Mannheim

Reiss-Engelhorn-Museen Fördererkreis feiert 50-jähriges Bestehen / Drei neue Ausstellungen eröffnet

Erneut viel „Zaster fürs Zeughaus“

„Kultur ist Träger der Bildung einer Gesellschaft“: 50 Jahre ist es her, dass der damalige Bundestagsvizepräsident Carlo Schmid (1896-1979) diesen Satz formulierte – bei der Gründung des Fördererkreises der Reiss-Engelhorn-Museen. Daran erinnerte nun der Vorsitzende Hans-Jürgen Buderer, als er zum Jubiläum und Eröffnung der maßgeblich mitfinanzierten Ausstellung „Belle Epoque“ die Beiträge der Förderer für das Museum in Erinnerung rief.

Als „Rückgrat der Kultur- und Museumslandschaft“ würdigte Erster Bürgermeister Christian Specht den Fördererkreis, der in der Tradition der vielen großen Mäzene stehe, die seit der „Belle Epoque“ in Mannheim wirkten. Mit der Finanzierung dieser Ausstellung mache der Fördererkreis „sich und der gesamten Stadtgesellschaft ein besonderes Geschenk“, so Specht.

Foyer-Umgestaltung 2021

„Damit steht endlich mal unsere Sammlung im Rampenlicht“, freute sich Christoph Lind, Direktor des Zeughauses. Bislang habe das Haus in C 5 „oft im Schatten des Sonderausstellungsbetriebs“ gestanden. Nun würden die Schätze aus dem Depot „in gebührender Weise richtig arrangiert“, womit man sie „stärker im Bewusstsein verankern“ könne, so Lind. Dabei lobte er die beiden Kuratoren, Andreas Krock für die „Belle Epoque“ und Irmgard Siede für die sakrale Kunst, dass sie „kenntnisreich, mit Raffinesse und dem Auge für die richtigen Themen“ die Objekte in lustvoller Weise in Sinnzusammenhängen“ präsentierten. Für die Unterstützung dankte Lind der Stiftung Christuskirche – Kirche Christi des Ehepaars Renate und Karl Schneider, die sich mit großer Leidenschaft eingebracht hätten, und zahlreichen weiteren Spendern, besonders Traudl Engelhorn-Vechiatto. Ausdrücklich hob Lind den Fördererkreis hervor, der mit 85 000 Euro für die „Belle Epoque“ dem Museum „ein denkmalartiges Geschenk“ gemacht habe.

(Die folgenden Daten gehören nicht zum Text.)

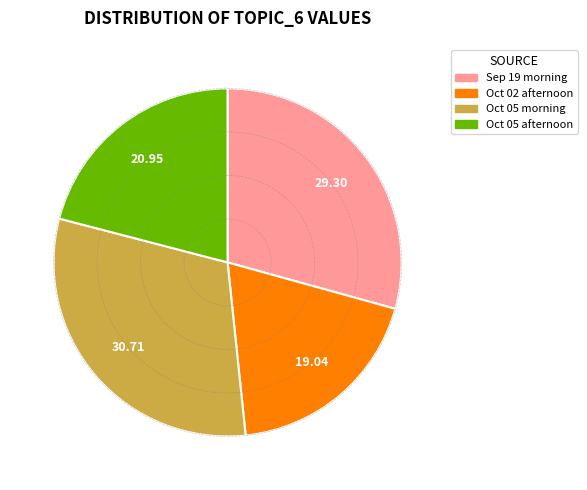

Rank the categories by value from lowest to highest.

Oct 02 afternoon, Oct 05 afternoon, Sep 19 morning, Oct 05 morning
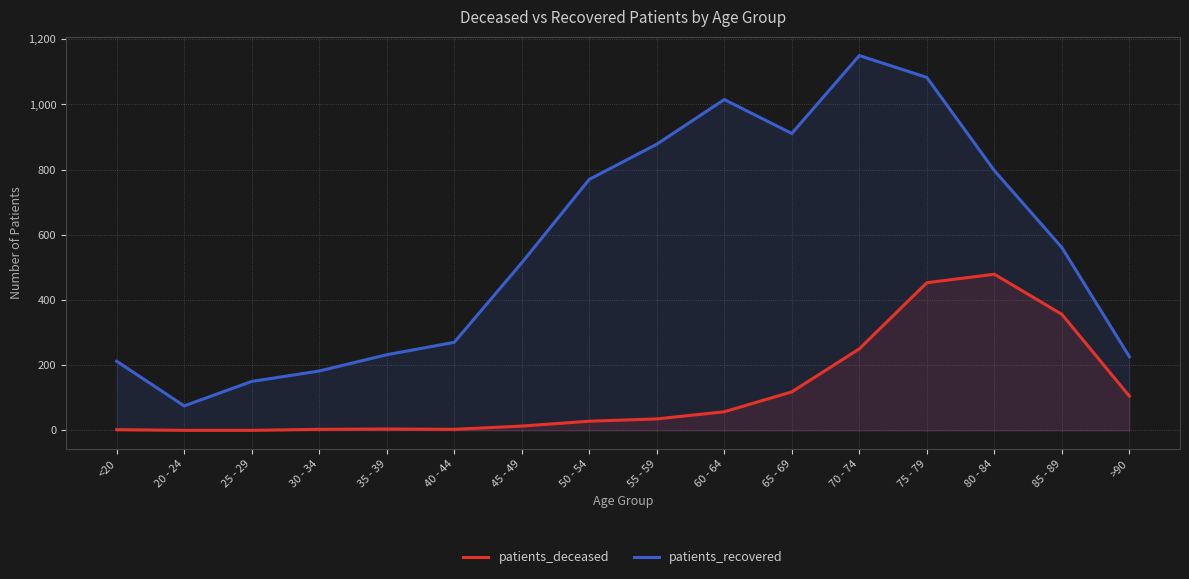

How many lines are shown in the chart?

2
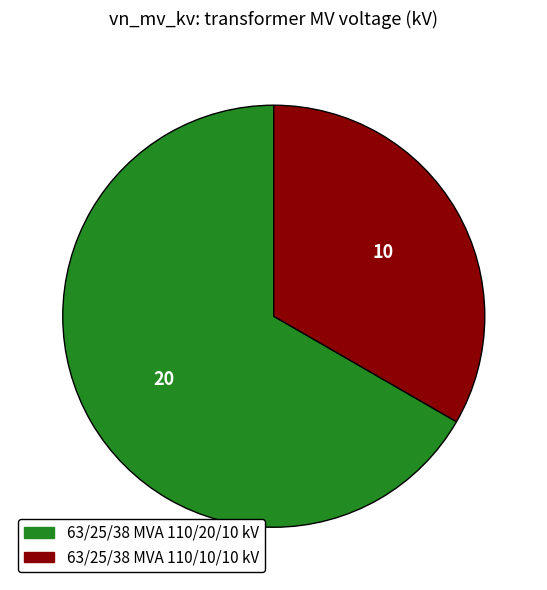

How many slices are in this pie chart?

2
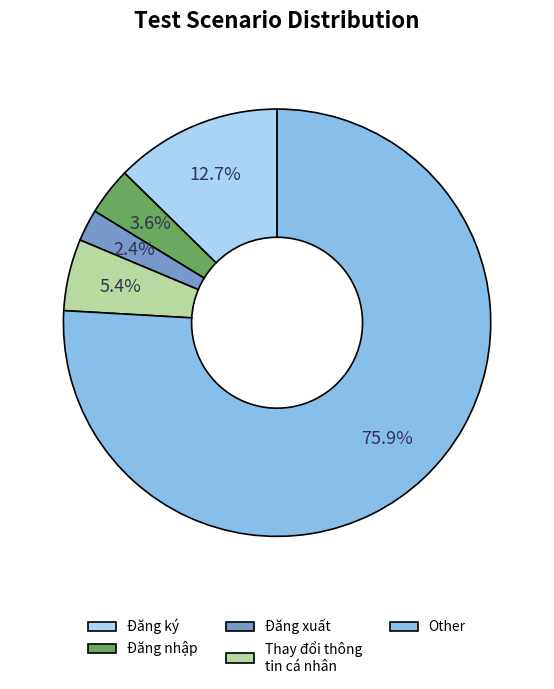

How many segments does this pie chart have?

5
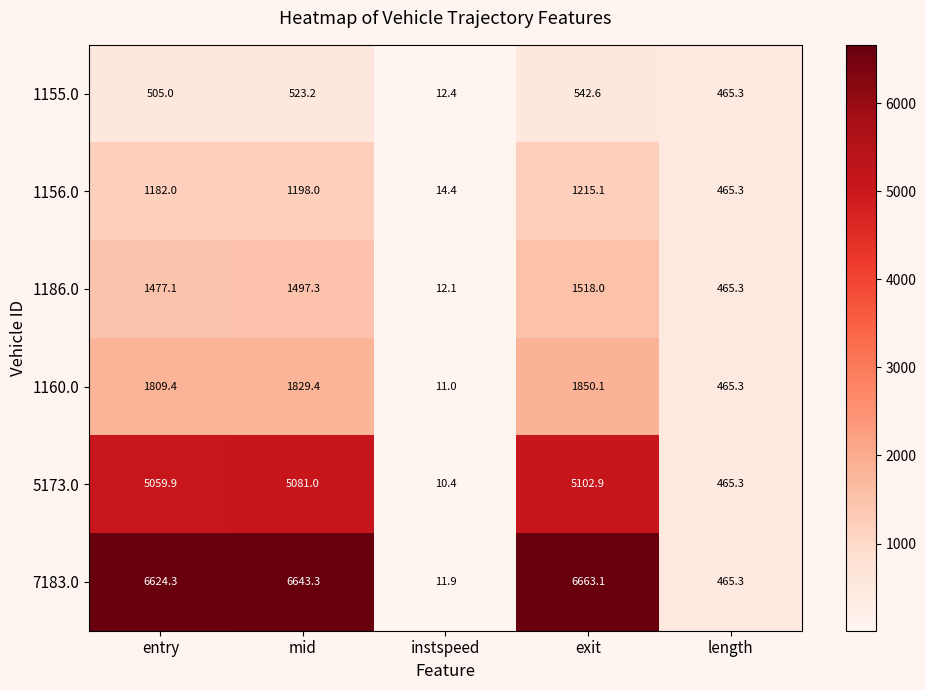

Which series has the widest spread of values?

7183.0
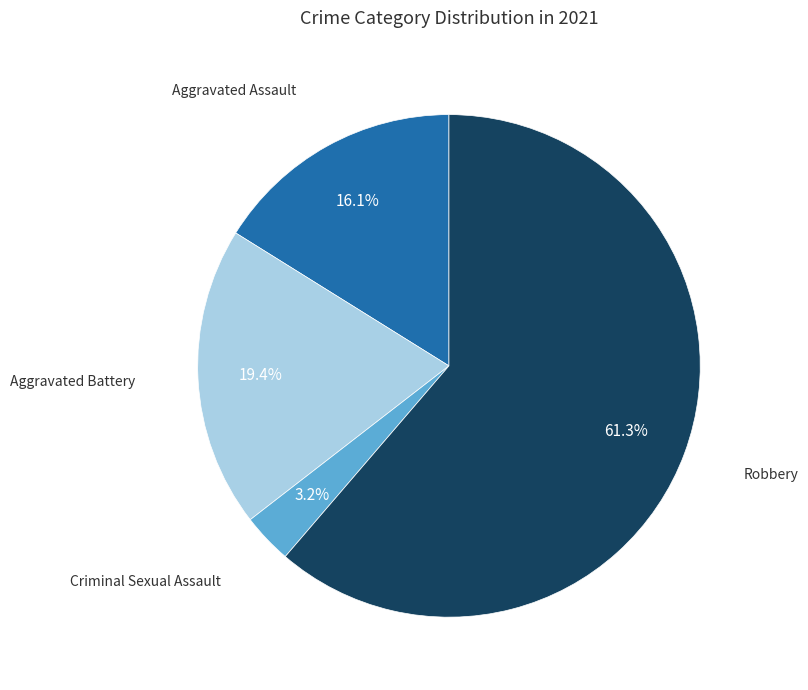

Which category has the smallest portion of the pie?

Criminal Sexual Assault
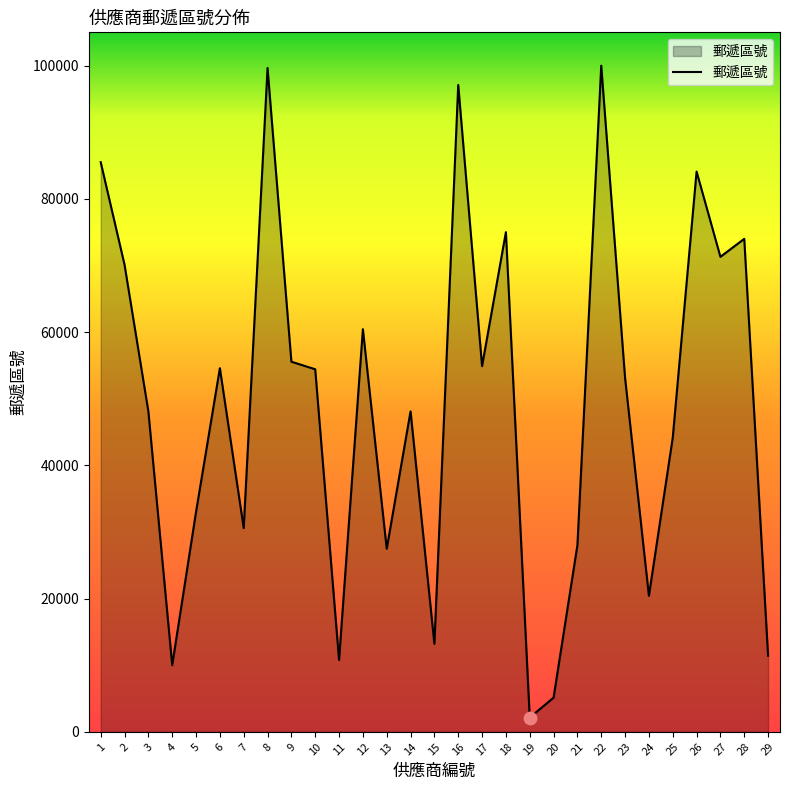

Between 26 and 11, which is larger?

26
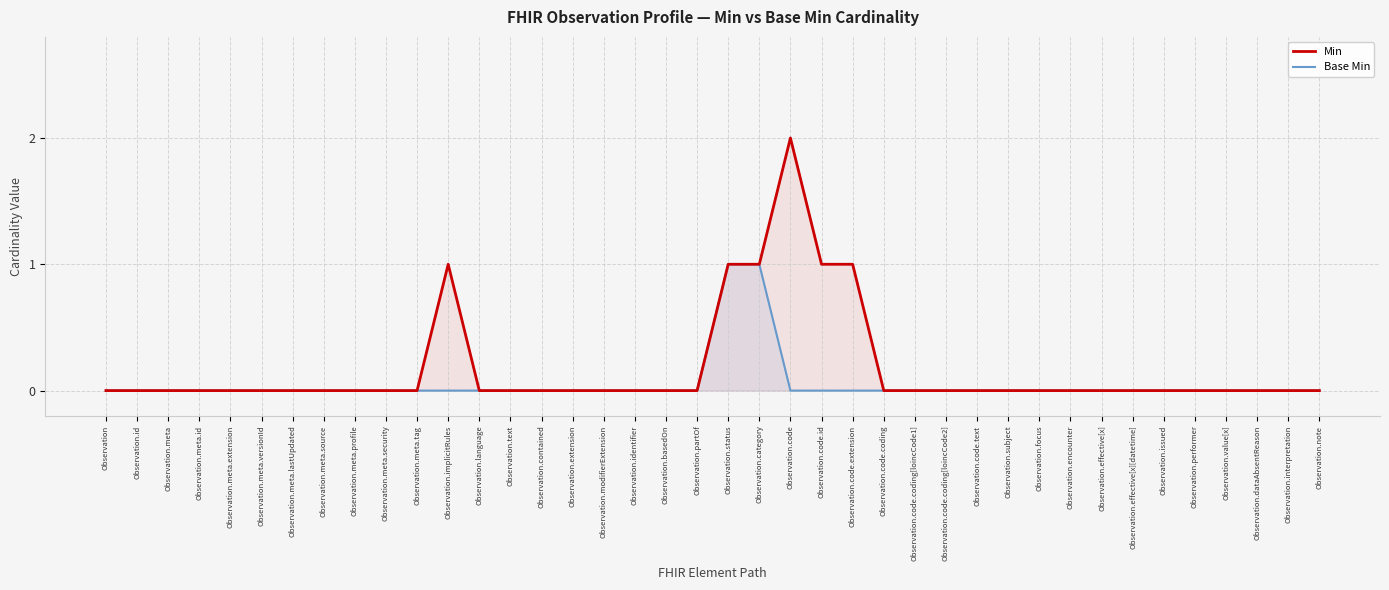

True or false: Base Min and Min intersect in this chart.

False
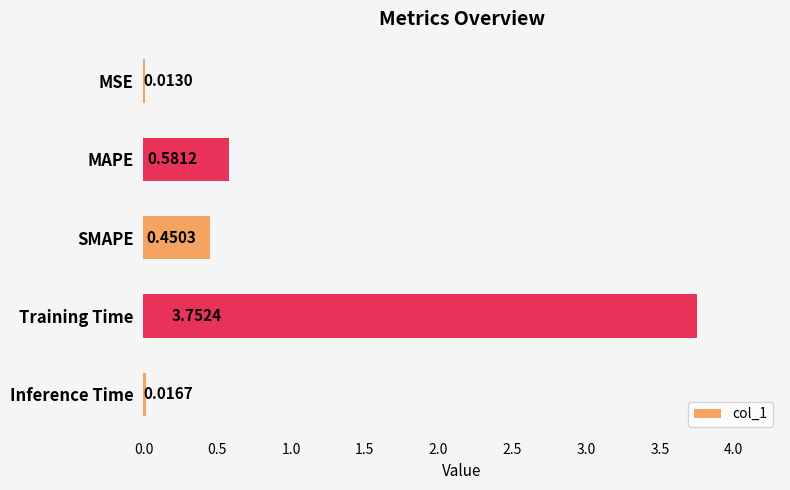

What is the label of the 5th bar from the bottom?

MSE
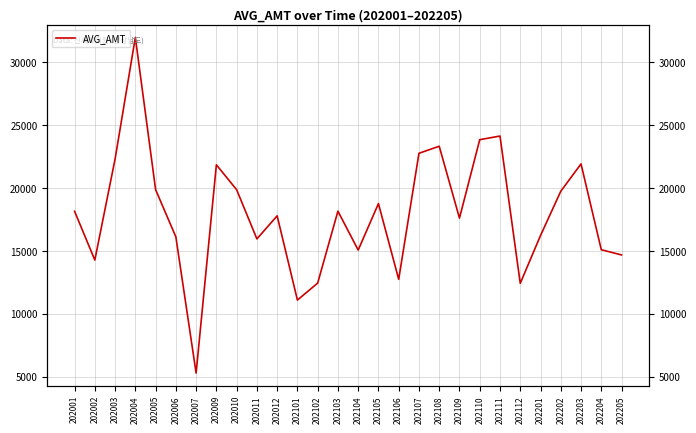

True or false: the data shows 19857 at 202010.

True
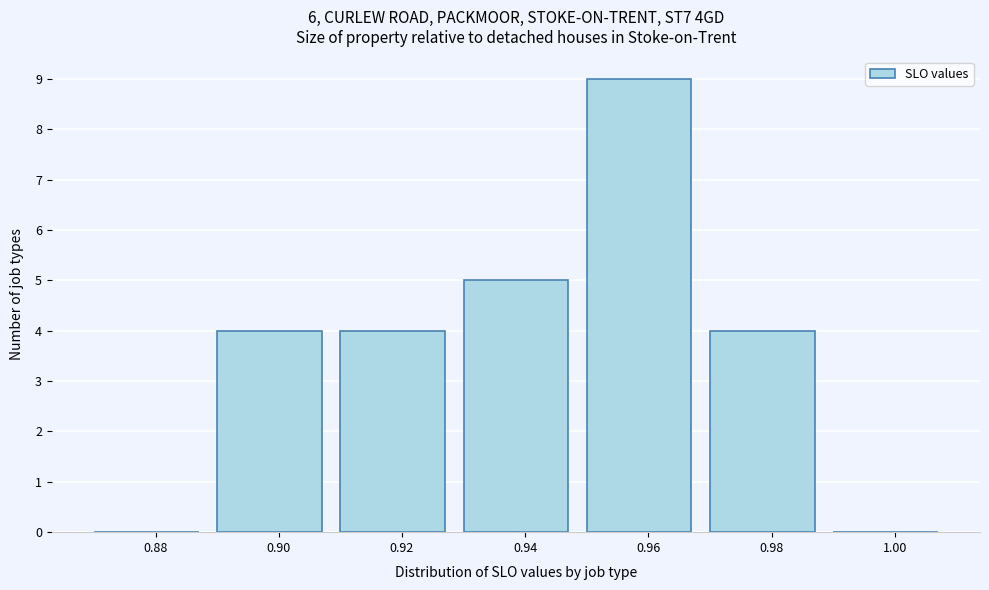

Reading left to right, what are all the values shown in this chart?

0.88=0	0.90=4	0.92=4	0.94=5	0.96=9	0.98=4	1.00=0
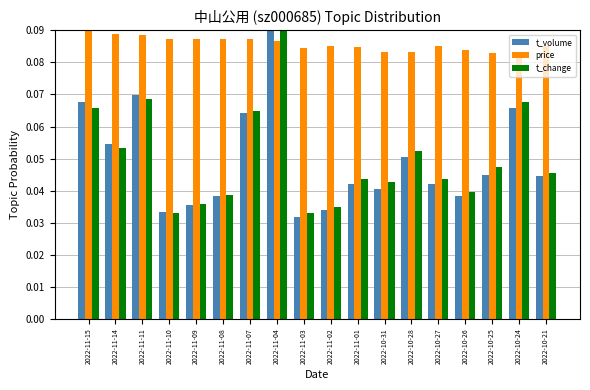

Does the chart contain any negative values?

No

„Wir waren uns im Vorstand relativ schnell einig, dass wir uns nicht selbst feiern wollen, sondern den Jahrestag mit einer deutlichen Geste für das Haus begehen wollen“, sagte Buderer. Neben der Unterstützung für wissenschaftliche Arbeit, für Ankäufe, Veröffentlichungen und der ehrenamtlichen personellen Unterstützung, zum Beispiel in den Museumsshops, habe man sich bewusst für eine Ausstellung im Zeughaus entschieden. Dabei knüpfe man an die Aktion „Zaster fürs Zeughaus“ in der Ära des Vorsitzenden Klaus Cantzler an, die 2004 bis 2007 zur Einweihung des restaurierten Barockbaus in C 5 über 2,5 Millionen Euro an Spenden brachte.

„Endlich haben wir drei Bereiche für lange Zeit in gesicherten Räumen“, freute sich Alfried Wieczorek. Der Generaldirektor der Reiss-Engelhorn-Museen. Mit den drei neuen Ausstellungen sei die Neuorganisation des Zeughauses, mehr als zehn Jahre nach dessen Wiedereröffnung, abgeschlossen. „Da müssen wir jetzt für lange Zeit nichts mehr anfassen“, sagte Wieczorek. Nur das Foyer werde man noch angehen – nach 2021, wenn der Erweiterungsbau in C 4 fertig sein soll.